How to specify skew hints in dataset and DataFrame-based join commands

Learn how to specify skew hints in Dataset and DataFrame-based join commands in Databricks.

Written by Adam Pavlacka

Last published at: May 31st, 2022

When you perform a join command with DataFrame or Dataset objects, if you find that the query is stuck on finishing a small number of tasks due to data skew, you can specify the skew hint with the hint("skew") method: df.hint("skew"). The skew join optimization (AWS | Azure | GCP) is performed on the DataFrame for which you specify the skew hint.

In addition to the basic hint, you can specify the hint method with the following combinations of parameters: column name, list of column names, and column name and skew value.

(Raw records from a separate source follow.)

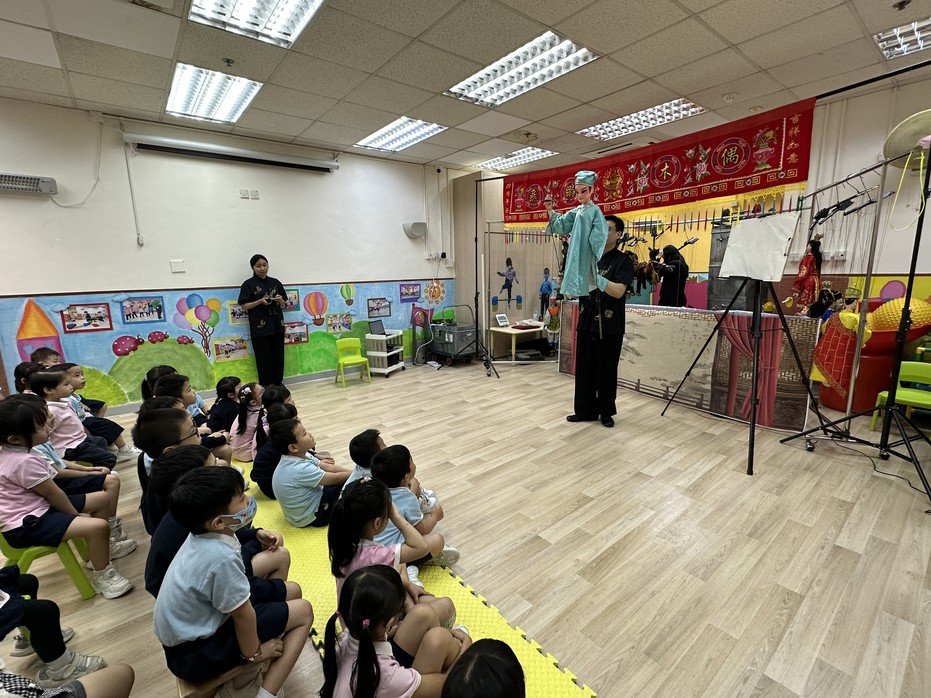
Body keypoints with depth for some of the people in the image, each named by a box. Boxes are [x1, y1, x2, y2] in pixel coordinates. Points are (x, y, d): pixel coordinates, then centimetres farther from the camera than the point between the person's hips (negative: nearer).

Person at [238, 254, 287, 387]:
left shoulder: (275, 282, 10)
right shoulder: (248, 284, -1)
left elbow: (284, 304, 14)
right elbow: (244, 306, -4)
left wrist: (280, 300, -8)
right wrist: (260, 301, -17)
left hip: (277, 325, 4)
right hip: (260, 327, -4)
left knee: (278, 355, 7)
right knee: (264, 358, 1)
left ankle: (278, 383, 20)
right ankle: (265, 386, 11)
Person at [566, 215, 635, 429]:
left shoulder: (623, 261, -3)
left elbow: (618, 291, -18)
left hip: (609, 325, -4)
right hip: (587, 322, 4)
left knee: (607, 371, 4)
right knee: (584, 368, 7)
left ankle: (606, 412, 20)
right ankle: (585, 410, 19)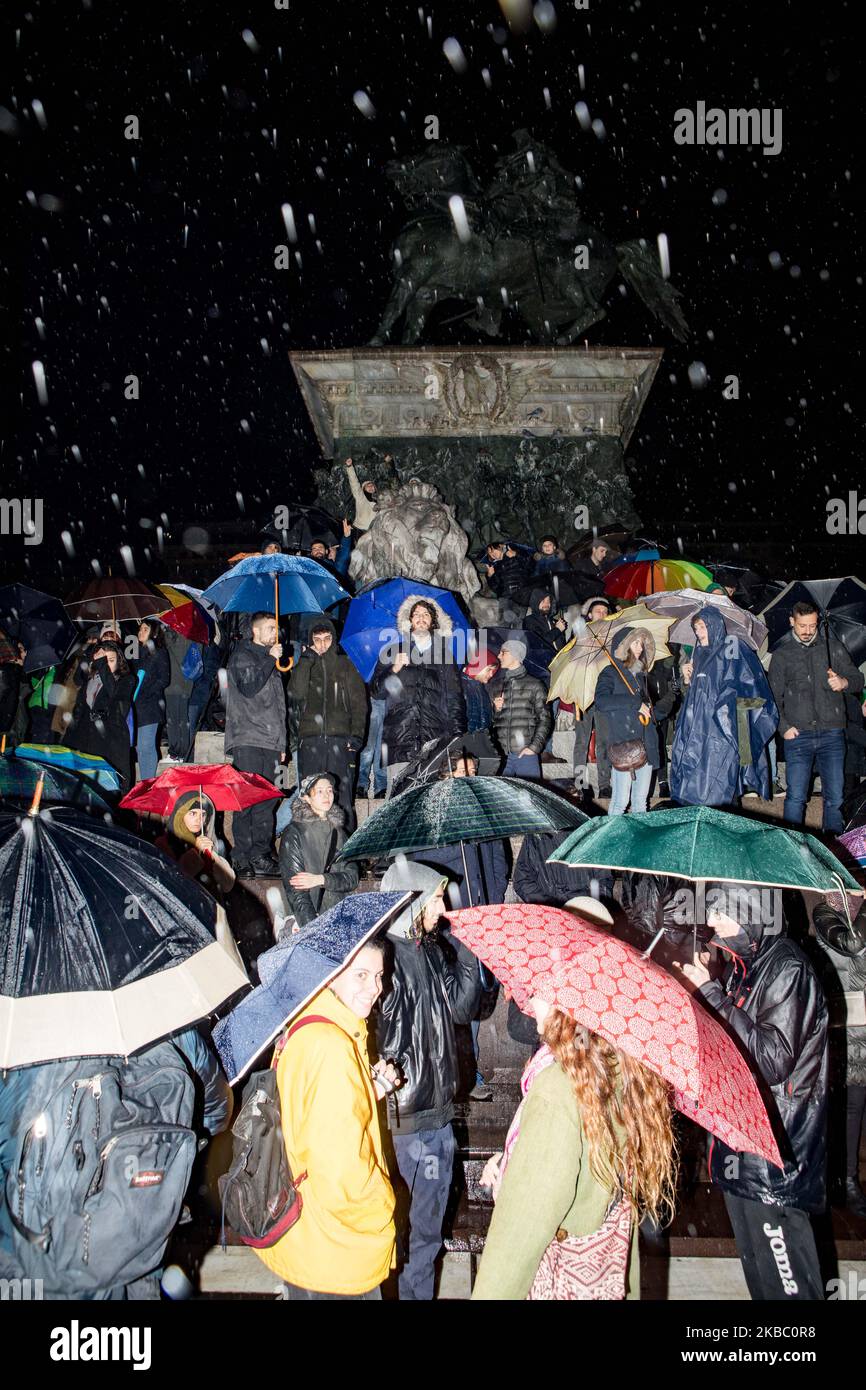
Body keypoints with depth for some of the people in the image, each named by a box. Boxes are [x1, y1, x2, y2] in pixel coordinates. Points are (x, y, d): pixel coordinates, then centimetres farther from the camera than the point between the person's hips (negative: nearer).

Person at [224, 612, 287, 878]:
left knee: (265, 801, 5)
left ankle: (261, 856, 7)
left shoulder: (270, 661, 24)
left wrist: (281, 743, 20)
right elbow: (248, 687, -18)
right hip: (247, 740, -7)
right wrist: (270, 659, -10)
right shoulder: (242, 656, 1)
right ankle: (242, 859, -11)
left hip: (269, 742, 7)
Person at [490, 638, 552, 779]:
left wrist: (534, 747, -8)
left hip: (526, 754, -3)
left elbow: (545, 718, 1)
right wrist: (495, 709, -1)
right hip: (501, 755, 3)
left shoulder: (533, 685, 5)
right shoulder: (495, 686, 15)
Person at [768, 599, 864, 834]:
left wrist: (844, 682, -12)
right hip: (798, 735, -1)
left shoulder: (833, 647, 13)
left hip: (832, 734, 1)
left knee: (835, 797, 2)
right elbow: (774, 696, 10)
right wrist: (784, 726, -3)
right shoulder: (781, 655, 11)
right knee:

  • DataFrame and column name. The skew join optimization is performed on the specified column of the DataFrame.
    %python
    
    df.hint("skew", "col1")
  • DataFrame and multiple columns. The skew join optimization is performed for multiple columns in the DataFrame.
    %python
    
    df.hint("skew", ["col1","col2"])
  • DataFrame, column name, and skew value. The skew join optimization is performed on the data in the column with the skew value.
    %python
    
    df.hint("skew", "col1", "value")

Example

This example shows how to specify the skew hint for multiple DataFrame objects involved in a join operation:

%scala

val joinResults = ds1.hint("skew").as("L").join(ds2.hint("skew").as("R"), $"L.col1" === $"R.col1")